# [Activity]
Output every line below as it stands, dropping only the images.

# [Data below]
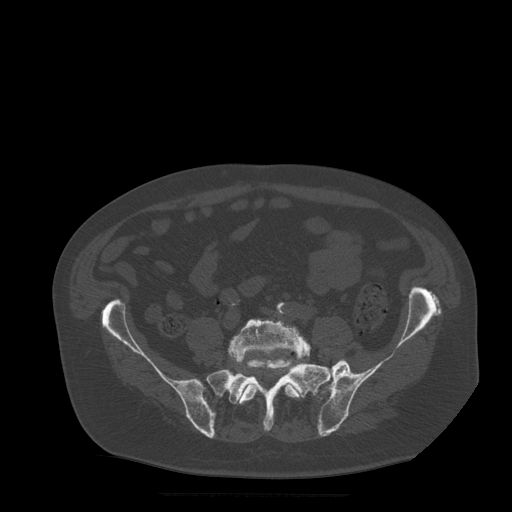
CT including the spine, one axial slice. Position 77 of 522 along the scan axis. Bone window (W 1800 / L 400 HU). 512 × 512 image matrix, field of view 420 × 420 mm. Patient age 72 years. From the clinical record (not read from this slice): primary cancer: prostate.
Annotated regions visible in this slice (semi-automatic segmentation, software-assisted and operator-edited):
- L5 vertebra: bounding box [x1, y1, x2, y2] px = [229, 320, 311, 404]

# [Reply to the exercise]
CT including the spine, one axial slice. Position 77 of 522 along the scan axis. Bone window (W 1800 / L 400 HU). 512 × 512 image matrix, field of view 420 × 420 mm. Patient age 72 years. From the clinical record (not read from this slice): primary cancer: prostate.
Annotated regions visible in this slice (semi-automatic segmentation, software-assisted and operator-edited):
- L5 vertebra: bounding box [x1, y1, x2, y2] px = [229, 320, 311, 404]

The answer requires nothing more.